## Exercise
Please lay out the data from its start through the line containing "title Series de mapas [46, 170, 751, 265]", inclusive, as a two-column CSV with the headers input and output. Give one row for each entry: its text goes in input and its answer in output, each in one quoted field with line breaks replaced by spaces.

________________

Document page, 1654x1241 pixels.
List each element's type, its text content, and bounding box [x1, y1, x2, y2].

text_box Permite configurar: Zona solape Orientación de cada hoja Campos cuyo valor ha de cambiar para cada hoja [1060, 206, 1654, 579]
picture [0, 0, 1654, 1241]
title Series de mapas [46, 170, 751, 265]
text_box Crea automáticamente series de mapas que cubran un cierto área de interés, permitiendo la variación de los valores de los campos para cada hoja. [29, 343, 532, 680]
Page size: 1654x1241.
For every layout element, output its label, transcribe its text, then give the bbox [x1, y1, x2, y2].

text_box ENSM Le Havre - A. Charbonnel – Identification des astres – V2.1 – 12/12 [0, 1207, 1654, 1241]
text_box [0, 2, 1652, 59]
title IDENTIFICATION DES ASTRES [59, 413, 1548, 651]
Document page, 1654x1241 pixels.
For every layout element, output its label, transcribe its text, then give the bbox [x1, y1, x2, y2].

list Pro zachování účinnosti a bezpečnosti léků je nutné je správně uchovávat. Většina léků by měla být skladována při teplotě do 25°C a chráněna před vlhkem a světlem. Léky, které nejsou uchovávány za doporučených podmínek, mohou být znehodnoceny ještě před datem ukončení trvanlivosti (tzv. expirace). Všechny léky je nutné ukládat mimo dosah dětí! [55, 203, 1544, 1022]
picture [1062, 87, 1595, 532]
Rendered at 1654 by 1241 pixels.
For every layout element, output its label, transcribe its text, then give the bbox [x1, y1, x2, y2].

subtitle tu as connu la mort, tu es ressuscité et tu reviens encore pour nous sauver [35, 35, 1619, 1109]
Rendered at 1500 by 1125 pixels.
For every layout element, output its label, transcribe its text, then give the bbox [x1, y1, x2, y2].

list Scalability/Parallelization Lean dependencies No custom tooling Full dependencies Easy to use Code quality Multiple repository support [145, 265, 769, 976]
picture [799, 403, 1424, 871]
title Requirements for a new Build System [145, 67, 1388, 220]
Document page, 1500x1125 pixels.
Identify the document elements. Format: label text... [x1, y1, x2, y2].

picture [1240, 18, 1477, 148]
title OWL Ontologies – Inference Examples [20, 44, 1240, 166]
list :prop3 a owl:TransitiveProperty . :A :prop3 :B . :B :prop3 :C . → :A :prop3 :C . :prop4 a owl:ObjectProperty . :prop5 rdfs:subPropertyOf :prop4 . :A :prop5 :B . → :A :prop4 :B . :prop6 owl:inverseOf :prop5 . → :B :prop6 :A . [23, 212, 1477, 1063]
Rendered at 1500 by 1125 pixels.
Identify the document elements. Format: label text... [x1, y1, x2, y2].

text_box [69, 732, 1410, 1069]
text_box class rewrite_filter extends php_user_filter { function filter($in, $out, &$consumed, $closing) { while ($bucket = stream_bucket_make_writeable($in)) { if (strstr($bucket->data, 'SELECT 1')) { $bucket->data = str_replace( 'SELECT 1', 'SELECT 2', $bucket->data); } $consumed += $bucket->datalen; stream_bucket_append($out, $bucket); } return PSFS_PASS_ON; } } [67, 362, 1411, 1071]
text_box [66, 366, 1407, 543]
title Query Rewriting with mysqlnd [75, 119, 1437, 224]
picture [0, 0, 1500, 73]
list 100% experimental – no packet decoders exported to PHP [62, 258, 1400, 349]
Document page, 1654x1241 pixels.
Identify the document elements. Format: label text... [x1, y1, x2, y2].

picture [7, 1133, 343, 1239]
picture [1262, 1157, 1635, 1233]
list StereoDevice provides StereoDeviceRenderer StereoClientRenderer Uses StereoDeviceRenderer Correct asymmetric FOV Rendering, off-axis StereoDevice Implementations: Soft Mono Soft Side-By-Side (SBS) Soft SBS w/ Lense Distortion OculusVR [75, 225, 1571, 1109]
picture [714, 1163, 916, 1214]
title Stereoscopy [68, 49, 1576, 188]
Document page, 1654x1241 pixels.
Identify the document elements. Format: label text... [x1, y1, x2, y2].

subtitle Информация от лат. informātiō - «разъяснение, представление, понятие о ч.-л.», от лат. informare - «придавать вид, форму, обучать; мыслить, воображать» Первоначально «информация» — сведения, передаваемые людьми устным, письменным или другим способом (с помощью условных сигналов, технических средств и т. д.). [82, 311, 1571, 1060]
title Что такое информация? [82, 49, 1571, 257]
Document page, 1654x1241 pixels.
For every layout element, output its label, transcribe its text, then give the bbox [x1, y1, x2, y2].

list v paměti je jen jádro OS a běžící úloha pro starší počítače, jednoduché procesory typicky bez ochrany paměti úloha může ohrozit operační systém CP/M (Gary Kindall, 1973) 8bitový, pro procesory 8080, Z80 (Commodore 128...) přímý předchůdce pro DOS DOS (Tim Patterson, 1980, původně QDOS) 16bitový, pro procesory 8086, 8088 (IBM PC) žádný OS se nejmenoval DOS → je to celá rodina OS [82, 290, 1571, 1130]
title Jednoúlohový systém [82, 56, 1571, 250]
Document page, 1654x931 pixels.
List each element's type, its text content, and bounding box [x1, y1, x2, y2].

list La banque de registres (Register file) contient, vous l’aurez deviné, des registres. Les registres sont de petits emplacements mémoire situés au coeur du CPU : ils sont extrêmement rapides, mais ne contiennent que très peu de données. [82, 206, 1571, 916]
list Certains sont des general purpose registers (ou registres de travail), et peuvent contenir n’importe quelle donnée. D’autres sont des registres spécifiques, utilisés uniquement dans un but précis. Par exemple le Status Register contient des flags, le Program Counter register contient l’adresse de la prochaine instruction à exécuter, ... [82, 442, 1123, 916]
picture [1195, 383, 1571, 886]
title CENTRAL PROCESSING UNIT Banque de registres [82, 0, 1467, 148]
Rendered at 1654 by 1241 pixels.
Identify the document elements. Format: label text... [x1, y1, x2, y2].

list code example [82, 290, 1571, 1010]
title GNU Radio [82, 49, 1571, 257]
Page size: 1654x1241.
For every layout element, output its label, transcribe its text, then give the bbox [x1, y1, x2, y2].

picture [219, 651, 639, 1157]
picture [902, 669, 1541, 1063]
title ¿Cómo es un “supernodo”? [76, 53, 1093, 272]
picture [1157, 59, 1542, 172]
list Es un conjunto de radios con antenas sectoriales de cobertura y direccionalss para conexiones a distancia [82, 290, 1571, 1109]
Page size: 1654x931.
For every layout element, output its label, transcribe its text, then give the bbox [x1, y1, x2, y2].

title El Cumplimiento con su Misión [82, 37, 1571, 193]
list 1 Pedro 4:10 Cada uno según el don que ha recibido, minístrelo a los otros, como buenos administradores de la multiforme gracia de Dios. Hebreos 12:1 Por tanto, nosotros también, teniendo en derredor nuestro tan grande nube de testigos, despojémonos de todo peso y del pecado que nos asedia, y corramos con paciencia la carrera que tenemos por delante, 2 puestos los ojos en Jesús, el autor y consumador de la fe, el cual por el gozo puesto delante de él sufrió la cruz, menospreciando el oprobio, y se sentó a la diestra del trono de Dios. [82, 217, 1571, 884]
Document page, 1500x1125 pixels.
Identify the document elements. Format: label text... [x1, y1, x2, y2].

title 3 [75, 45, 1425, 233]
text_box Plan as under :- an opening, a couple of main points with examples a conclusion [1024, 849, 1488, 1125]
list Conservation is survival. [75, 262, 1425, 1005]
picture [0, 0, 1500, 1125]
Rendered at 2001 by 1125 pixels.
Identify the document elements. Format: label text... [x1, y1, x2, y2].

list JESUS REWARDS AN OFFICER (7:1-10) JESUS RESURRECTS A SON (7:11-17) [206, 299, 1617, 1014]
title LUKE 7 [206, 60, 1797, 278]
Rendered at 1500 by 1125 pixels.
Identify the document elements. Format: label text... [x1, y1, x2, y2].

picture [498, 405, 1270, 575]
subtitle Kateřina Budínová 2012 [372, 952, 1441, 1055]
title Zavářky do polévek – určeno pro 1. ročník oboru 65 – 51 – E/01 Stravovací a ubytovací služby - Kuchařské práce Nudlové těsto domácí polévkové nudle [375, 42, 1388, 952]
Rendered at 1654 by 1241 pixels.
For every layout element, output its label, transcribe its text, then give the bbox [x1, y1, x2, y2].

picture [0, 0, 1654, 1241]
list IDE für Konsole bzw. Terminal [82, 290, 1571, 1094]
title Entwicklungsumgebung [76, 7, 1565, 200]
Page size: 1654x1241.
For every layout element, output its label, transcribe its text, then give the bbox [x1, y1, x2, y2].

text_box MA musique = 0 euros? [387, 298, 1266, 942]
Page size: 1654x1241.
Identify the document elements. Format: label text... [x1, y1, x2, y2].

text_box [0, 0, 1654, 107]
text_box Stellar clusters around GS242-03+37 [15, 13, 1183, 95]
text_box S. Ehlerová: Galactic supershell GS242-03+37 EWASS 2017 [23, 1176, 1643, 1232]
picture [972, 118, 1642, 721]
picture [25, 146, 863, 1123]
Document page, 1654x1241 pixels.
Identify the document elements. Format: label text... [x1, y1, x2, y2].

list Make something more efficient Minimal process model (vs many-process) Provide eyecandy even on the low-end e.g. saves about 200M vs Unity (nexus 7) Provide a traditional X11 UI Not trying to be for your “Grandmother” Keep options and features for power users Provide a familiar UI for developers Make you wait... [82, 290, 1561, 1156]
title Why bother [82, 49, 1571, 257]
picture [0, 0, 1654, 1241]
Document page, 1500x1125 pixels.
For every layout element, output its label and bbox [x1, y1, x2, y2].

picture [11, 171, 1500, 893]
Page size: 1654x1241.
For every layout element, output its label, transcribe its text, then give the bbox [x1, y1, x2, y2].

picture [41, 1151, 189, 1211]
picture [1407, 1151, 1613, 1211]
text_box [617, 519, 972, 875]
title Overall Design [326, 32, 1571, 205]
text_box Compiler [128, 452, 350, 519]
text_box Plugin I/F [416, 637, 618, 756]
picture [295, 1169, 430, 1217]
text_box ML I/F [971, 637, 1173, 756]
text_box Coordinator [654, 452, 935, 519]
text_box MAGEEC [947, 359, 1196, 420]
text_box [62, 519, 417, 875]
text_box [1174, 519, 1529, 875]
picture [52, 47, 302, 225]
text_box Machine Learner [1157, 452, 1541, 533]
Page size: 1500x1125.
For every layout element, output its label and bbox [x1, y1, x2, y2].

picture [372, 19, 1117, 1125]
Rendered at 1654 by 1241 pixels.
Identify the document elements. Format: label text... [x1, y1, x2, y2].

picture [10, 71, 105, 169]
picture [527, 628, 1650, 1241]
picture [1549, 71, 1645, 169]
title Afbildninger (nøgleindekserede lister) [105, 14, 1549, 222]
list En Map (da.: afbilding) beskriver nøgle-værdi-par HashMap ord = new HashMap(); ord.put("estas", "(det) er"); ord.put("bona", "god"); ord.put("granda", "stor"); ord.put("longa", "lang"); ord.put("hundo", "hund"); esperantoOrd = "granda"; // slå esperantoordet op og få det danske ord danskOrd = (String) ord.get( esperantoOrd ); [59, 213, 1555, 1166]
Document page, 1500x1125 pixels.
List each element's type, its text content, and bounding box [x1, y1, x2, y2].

________________

## Answer
input,output
"Document page, 1654x1241 pixels. List each element's type, its text content, and bounding box [x1, y1, x2, y2].","text_box Permite configurar: Zona solape Orientación de cada hoja Campos cuyo valor ha de cambiar para cada hoja [1060, 206, 1654, 579] picture [0, 0, 1654, 1241] title Series de mapas [46, 170, 751, 265]"